A piece will look yellow under natural light and pink under fluorescent or CFL-style lighting. This is part of the colour’s identity.

This is one of the most important mental shifts when working with CFL colours: the final look is not only created in the flame. It is also revealed by the environment.


Kiln Notes

Glass Alchemy does not publish a Pastel Serum-specific strike temperature or kiln activation schedule.

That means Pastel Serum should not be treated like a kiln-strike colour. Use your normal calibrated borosilicate annealing schedule and focus on proper heat control during the actual working process.

Your kiln still matters, of course. Kilns vary by model, element placement, thermocouple position, and calibration. For repeatable colour results, especially with more sensitive colours, it is worth learning how your own kiln behaves.

But with Pastel Serum, the main colour control happens in the flame and in the design choices, not through a special kiln cycle.


Common Mistakes with Pastel Serum

1. Working It Too Thin

Thin applications are the danger zone. If Pastel Serum gets too hot while thin, it can lose its pastel body and become more transparent.

Fix: Use slightly more material and avoid excessive reheating.

2. Overheating the Colour

Pastel Serum does not need aggressive heat to “activate.” Too much heat can damage the soft pastel quality.

Fix: Work in a neutral flame and use controlled, efficient heat.

3. Reworking Encased Sections Too Much

Repeated high heat after encasement can weaken the pastel appearance underneath.

Fix: Build enough colour mass before encasing and reduce unnecessary rework.

4. Using It Where a Crisp Opaque Is Needed

Pastel Serum is semi-transparent and subtle. It is not the right choice when you need a hard, dense, fully opaque colour.

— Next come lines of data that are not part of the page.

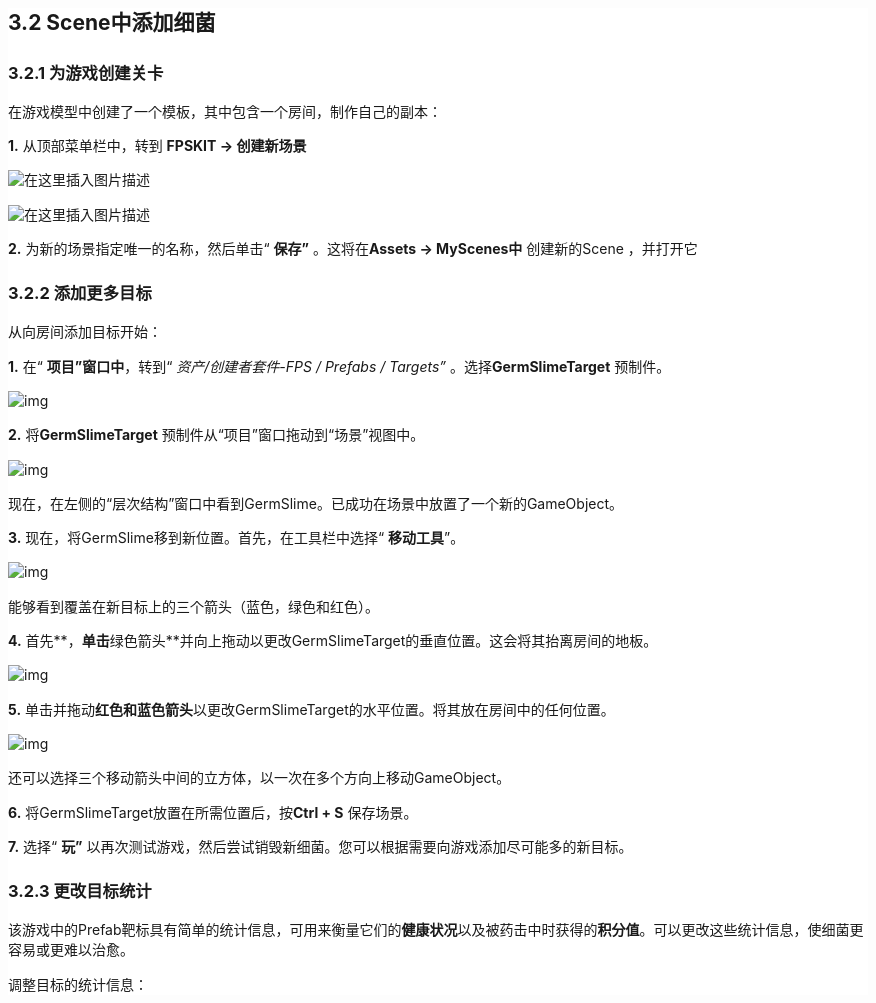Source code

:

## 3.2 Scene中添加细菌

### 3.2.1 为游戏创建关卡

在游戏模型中创建了一个模板，其中包含一个房间，制作自己的副本：

 **1.**   从顶部菜单栏中，转到 **FPSKIT -> 创建新场景**

![在这里插入图片描述](https://img-blog.csdnimg.cn/20191110190807917.png)

![在这里插入图片描述](https://img-blog.csdnimg.cn/20191110190937890.png?x-oss-process=image/watermark,type_ZmFuZ3poZW5naGVpdGk,shadow_10,text_aHR0cHM6Ly9ibG9nLmNzZG4ubmV0L3dlaXhpbl80MzIzMjk1NQ==,size_16,color_FFFFFF,t_70)

 **2.**  为新的场景指定唯一的名称，然后单击“ **保存”** 。这将在**Assets -> MyScenes中** 创建新的Scene ，并打开它



### 3.2.2 添加更多目标

从向房间添加目标开始： 

**1.**   在“ **项目”窗口中**，转到“ *资产/创建者套件-FPS / Prefabs / Targets”* 。选择**GermSlimeTarget** 预制件。

![img](https://connect-cdn-prd-cn.unitychina.cn/20190502/learn/images/0e367351-2c51-4896-9da2-fb9cdf180d17_2.3.1_GermSlimeTarget.png)

 **2.**   将**GermSlimeTarget** 预制件从“项目”窗口拖动到“场景”视图中。

![img](https://connect-cdn-prd-cn.unitychina.cn/20190502/learn/images/bc711b9f-a3fb-4b2c-87ab-aa29430af17a_2.3.2_DragGermSlimeTarget_LQ.gif)

现在，在左侧的“层次结构”窗口中看到GermSlime。已成功在场景中放置了一个新的GameObject。 

**3.**   现在，将GermSlime移到新位置。首先，在工具栏中选择“ **移动工具**”。

![img](https://connect-cdn-prd-cn.unitychina.cn/20190502/learn/images/b8db59c8-e336-48f9-ac54-74cd80498c4b_2.3.3_1_MoveTool.png)

能够看到覆盖在新目标上的三个箭头（蓝色，绿色和红色）。 

 **4.**   首先**，**单击**绿色箭头**并向上拖动以更改GermSlimeTarget的垂直位置。这会将其抬离房间的地板。

![img](https://connect-cdn-prd-cn.unitychina.cn/20190502/learn/images/e676d296-bef3-41c9-b951-ddcf70e6ec1a_2.3.4_DragVertical.gif)

**5.**   单击并拖动**红色和蓝色箭头**以更改GermSlimeTarget的水平位置。将其放在房间中的任何位置。 

![img](https://connect-cdn-prd-cn.unitychina.cn/20190502/learn/images/3681434c-ccbb-4084-b360-c75f5d48bf5c_2.3.5_DragHorizontal.gif)

还可以选择三个移动箭头中间的立方体，以一次在多个方向上移动GameObject。

 **6.**   将GermSlimeTarget放置在所需位置后，按**Ctrl + S** 保存场景。  

**7.**   选择“ **玩”** 以再次测试游戏，然后尝试销毁新细菌。您可以根据需要向游戏添加尽可能多的新目标。

### 3.2.3 更改目标统计

该游戏中的Prefab靶标具有简单的统计信息，可用来衡量它们的**健康状况**以及被药击中时获得的**积分值**。可以更改这些统计信息，使细菌更容易或更难以治愈。

调整目标的统计信息：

Fix: Use it where softness, glow, and light response are part of the design.


Design Takeaway

Pastel Serum is a subtle, elegant colour when treated properly. It works best when you give it enough mass, keep the flame neutral, and design around its soft CFL shift.

Think of it less as a colour to force and more as a colour to preserve.

Use it in blown forms, soft overlays, and sculptural accents where its pastel body can remain visible. Avoid pushing it too thin, too hot, or too many times through the flame.

When handled with restraint, Glass Alchemy Pastel Serum can bring a soft, lighting-reactive quality that sits somewhere between transparent colour, pastel body, and atmospheric shift.